[WHAT TO WORK ON] Read the data and repeat it in full, exactly.

Collected data
##############################

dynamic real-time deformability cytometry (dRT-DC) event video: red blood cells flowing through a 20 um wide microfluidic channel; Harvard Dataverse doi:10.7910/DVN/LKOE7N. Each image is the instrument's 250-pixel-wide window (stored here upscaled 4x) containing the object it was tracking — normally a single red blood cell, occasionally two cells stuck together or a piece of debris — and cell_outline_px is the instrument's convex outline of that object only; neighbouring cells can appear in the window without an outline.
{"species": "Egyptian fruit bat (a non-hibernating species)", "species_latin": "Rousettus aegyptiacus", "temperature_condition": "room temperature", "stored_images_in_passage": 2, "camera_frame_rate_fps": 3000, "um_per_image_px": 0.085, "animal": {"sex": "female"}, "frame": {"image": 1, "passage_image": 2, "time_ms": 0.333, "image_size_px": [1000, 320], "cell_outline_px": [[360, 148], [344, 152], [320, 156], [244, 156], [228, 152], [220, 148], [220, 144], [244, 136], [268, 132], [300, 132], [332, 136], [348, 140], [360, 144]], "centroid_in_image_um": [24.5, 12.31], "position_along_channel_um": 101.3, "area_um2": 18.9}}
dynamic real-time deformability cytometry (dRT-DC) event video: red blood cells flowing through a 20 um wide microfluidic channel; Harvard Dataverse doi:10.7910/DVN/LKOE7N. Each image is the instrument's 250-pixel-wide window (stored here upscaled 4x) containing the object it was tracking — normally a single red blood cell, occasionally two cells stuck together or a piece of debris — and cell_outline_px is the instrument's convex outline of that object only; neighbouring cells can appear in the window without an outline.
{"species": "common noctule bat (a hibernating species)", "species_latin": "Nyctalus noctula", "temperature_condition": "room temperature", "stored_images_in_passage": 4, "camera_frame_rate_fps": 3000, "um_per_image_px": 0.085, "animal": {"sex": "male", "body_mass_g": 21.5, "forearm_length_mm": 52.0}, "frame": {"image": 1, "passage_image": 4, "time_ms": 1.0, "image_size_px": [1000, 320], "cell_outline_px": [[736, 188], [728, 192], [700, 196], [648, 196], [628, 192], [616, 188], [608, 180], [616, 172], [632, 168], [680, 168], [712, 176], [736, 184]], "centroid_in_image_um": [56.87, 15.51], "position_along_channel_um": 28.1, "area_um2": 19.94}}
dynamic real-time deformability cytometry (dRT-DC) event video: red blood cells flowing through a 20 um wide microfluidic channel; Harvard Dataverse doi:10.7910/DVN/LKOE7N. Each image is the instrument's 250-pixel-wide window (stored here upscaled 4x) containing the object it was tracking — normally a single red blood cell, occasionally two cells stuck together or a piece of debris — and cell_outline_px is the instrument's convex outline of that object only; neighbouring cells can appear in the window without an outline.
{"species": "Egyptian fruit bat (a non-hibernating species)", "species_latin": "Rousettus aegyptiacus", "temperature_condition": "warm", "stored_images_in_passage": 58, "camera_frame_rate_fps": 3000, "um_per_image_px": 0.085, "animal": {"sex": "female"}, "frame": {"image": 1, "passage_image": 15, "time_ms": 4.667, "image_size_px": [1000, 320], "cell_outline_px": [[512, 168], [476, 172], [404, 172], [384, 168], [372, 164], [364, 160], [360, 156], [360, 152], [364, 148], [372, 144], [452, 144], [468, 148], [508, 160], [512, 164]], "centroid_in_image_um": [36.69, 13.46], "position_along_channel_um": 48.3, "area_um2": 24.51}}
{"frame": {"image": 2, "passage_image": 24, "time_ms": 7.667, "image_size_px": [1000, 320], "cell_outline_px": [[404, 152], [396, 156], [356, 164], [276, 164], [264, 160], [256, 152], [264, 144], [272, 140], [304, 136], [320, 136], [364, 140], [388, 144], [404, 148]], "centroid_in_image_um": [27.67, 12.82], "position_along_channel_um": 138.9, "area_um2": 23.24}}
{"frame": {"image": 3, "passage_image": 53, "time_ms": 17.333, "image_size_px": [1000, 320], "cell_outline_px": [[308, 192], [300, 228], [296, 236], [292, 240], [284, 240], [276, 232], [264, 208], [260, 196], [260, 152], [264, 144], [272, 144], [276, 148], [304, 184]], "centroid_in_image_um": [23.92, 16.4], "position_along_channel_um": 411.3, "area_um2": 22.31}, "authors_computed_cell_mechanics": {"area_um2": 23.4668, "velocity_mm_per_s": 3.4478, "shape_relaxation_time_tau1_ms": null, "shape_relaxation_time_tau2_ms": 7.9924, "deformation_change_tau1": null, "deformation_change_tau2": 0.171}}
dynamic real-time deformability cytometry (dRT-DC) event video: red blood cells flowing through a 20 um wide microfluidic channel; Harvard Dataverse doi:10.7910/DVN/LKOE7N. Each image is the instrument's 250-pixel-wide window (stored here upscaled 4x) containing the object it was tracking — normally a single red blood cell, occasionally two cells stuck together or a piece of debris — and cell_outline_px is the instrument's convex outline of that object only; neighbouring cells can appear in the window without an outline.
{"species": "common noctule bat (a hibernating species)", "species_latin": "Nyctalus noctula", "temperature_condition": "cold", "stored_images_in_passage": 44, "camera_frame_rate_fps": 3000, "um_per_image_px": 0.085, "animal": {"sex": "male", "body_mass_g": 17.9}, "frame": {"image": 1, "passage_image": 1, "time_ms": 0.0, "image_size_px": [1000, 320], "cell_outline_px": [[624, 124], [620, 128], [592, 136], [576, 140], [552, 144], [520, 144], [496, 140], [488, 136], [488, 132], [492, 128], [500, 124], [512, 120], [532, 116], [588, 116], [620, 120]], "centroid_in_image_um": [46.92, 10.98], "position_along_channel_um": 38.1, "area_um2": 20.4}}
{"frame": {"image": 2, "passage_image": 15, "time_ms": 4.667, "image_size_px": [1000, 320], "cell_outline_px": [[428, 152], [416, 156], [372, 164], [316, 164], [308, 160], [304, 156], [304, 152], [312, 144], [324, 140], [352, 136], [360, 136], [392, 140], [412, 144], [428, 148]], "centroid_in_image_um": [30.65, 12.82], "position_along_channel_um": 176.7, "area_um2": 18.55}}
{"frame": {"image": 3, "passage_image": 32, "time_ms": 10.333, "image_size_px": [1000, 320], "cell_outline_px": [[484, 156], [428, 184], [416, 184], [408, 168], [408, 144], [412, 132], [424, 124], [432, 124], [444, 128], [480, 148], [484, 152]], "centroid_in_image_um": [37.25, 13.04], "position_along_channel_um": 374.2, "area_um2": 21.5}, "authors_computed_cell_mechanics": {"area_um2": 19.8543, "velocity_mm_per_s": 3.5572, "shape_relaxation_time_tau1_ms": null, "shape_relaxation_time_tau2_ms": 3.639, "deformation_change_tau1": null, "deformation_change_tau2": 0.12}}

##############################

[SOLUTION FOR THIS PROBLEM]
dynamic real-time deformability cytometry (dRT-DC) event video: red blood cells flowing through a 20 um wide microfluidic channel; Harvard Dataverse doi:10.7910/DVN/LKOE7N. Each image is the instrument's 250-pixel-wide window (stored here upscaled 4x) containing the object it was tracking — normally a single red blood cell, occasionally two cells stuck together or a piece of debris — and cell_outline_px is the instrument's convex outline of that object only; neighbouring cells can appear in the window without an outline.
{"species": "Egyptian fruit bat (a non-hibernating species)", "species_latin": "Rousettus aegyptiacus", "temperature_condition": "room temperature", "stored_images_in_passage": 2, "camera_frame_rate_fps": 3000, "um_per_image_px": 0.085, "animal": {"sex": "female"}, "frame": {"image": 1, "passage_image": 2, "time_ms": 0.333, "image_size_px": [1000, 320], "cell_outline_px": [[360, 148], [344, 152], [320, 156], [244, 156], [228, 152], [220, 148], [220, 144], [244, 136], [268, 132], [300, 132], [332, 136], [348, 140], [360, 144]], "centroid_in_image_um": [24.5, 12.31], "position_along_channel_um": 101.3, "area_um2": 18.9}}
dynamic real-time deformability cytometry (dRT-DC) event video: red blood cells flowing through a 20 um wide microfluidic channel; Harvard Dataverse doi:10.7910/DVN/LKOE7N. Each image is the instrument's 250-pixel-wide window (stored here upscaled 4x) containing the object it was tracking — normally a single red blood cell, occasionally two cells stuck together or a piece of debris — and cell_outline_px is the instrument's convex outline of that object only; neighbouring cells can appear in the window without an outline.
{"species": "common noctule bat (a hibernating species)", "species_latin": "Nyctalus noctula", "temperature_condition": "room temperature", "stored_images_in_passage": 4, "camera_frame_rate_fps": 3000, "um_per_image_px": 0.085, "animal": {"sex": "male", "body_mass_g": 21.5, "forearm_length_mm": 52.0}, "frame": {"image": 1, "passage_image": 4, "time_ms": 1.0, "image_size_px": [1000, 320], "cell_outline_px": [[736, 188], [728, 192], [700, 196], [648, 196], [628, 192], [616, 188], [608, 180], [616, 172], [632, 168], [680, 168], [712, 176], [736, 184]], "centroid_in_image_um": [56.87, 15.51], "position_along_channel_um": 28.1, "area_um2": 19.94}}
dynamic real-time deformability cytometry (dRT-DC) event video: red blood cells flowing through a 20 um wide microfluidic channel; Harvard Dataverse doi:10.7910/DVN/LKOE7N. Each image is the instrument's 250-pixel-wide window (stored here upscaled 4x) containing the object it was tracking — normally a single red blood cell, occasionally two cells stuck together or a piece of debris — and cell_outline_px is the instrument's convex outline of that object only; neighbouring cells can appear in the window without an outline.
{"species": "Egyptian fruit bat (a non-hibernating species)", "species_latin": "Rousettus aegyptiacus", "temperature_condition": "warm", "stored_images_in_passage": 58, "camera_frame_rate_fps": 3000, "um_per_image_px": 0.085, "animal": {"sex": "female"}, "frame": {"image": 1, "passage_image": 15, "time_ms": 4.667, "image_size_px": [1000, 320], "cell_outline_px": [[512, 168], [476, 172], [404, 172], [384, 168], [372, 164], [364, 160], [360, 156], [360, 152], [364, 148], [372, 144], [452, 144], [468, 148], [508, 160], [512, 164]], "centroid_in_image_um": [36.69, 13.46], "position_along_channel_um": 48.3, "area_um2": 24.51}}
{"frame": {"image": 2, "passage_image": 24, "time_ms": 7.667, "image_size_px": [1000, 320], "cell_outline_px": [[404, 152], [396, 156], [356, 164], [276, 164], [264, 160], [256, 152], [264, 144], [272, 140], [304, 136], [320, 136], [364, 140], [388, 144], [404, 148]], "centroid_in_image_um": [27.67, 12.82], "position_along_channel_um": 138.9, "area_um2": 23.24}}
{"frame": {"image": 3, "passage_image": 53, "time_ms": 17.333, "image_size_px": [1000, 320], "cell_outline_px": [[308, 192], [300, 228], [296, 236], [292, 240], [284, 240], [276, 232], [264, 208], [260, 196], [260, 152], [264, 144], [272, 144], [276, 148], [304, 184]], "centroid_in_image_um": [23.92, 16.4], "position_along_channel_um": 411.3, "area_um2": 22.31}, "authors_computed_cell_mechanics": {"area_um2": 23.4668, "velocity_mm_per_s": 3.4478, "shape_relaxation_time_tau1_ms": null, "shape_relaxation_time_tau2_ms": 7.9924, "deformation_change_tau1": null, "deformation_change_tau2": 0.171}}
dynamic real-time deformability cytometry (dRT-DC) event video: red blood cells flowing through a 20 um wide microfluidic channel; Harvard Dataverse doi:10.7910/DVN/LKOE7N. Each image is the instrument's 250-pixel-wide window (stored here upscaled 4x) containing the object it was tracking — normally a single red blood cell, occasionally two cells stuck together or a piece of debris — and cell_outline_px is the instrument's convex outline of that object only; neighbouring cells can appear in the window without an outline.
{"species": "common noctule bat (a hibernating species)", "species_latin": "Nyctalus noctula", "temperature_condition": "cold", "stored_images_in_passage": 44, "camera_frame_rate_fps": 3000, "um_per_image_px": 0.085, "animal": {"sex": "male", "body_mass_g": 17.9}, "frame": {"image": 1, "passage_image": 1, "time_ms": 0.0, "image_size_px": [1000, 320], "cell_outline_px": [[624, 124], [620, 128], [592, 136], [576, 140], [552, 144], [520, 144], [496, 140], [488, 136], [488, 132], [492, 128], [500, 124], [512, 120], [532, 116], [588, 116], [620, 120]], "centroid_in_image_um": [46.92, 10.98], "position_along_channel_um": 38.1, "area_um2": 20.4}}
{"frame": {"image": 2, "passage_image": 15, "time_ms": 4.667, "image_size_px": [1000, 320], "cell_outline_px": [[428, 152], [416, 156], [372, 164], [316, 164], [308, 160], [304, 156], [304, 152], [312, 144], [324, 140], [352, 136], [360, 136], [392, 140], [412, 144], [428, 148]], "centroid_in_image_um": [30.65, 12.82], "position_along_channel_um": 176.7, "area_um2": 18.55}}
{"frame": {"image": 3, "passage_image": 32, "time_ms": 10.333, "image_size_px": [1000, 320], "cell_outline_px": [[484, 156], [428, 184], [416, 184], [408, 168], [408, 144], [412, 132], [424, 124], [432, 124], [444, 128], [480, 148], [484, 152]], "centroid_in_image_um": [37.25, 13.04], "position_along_channel_um": 374.2, "area_um2": 21.5}, "authors_computed_cell_mechanics": {"area_um2": 19.8543, "velocity_mm_per_s": 3.5572, "shape_relaxation_time_tau1_ms": null, "shape_relaxation_time_tau2_ms": 3.639, "deformation_change_tau1": null, "deformation_change_tau2": 0.12}}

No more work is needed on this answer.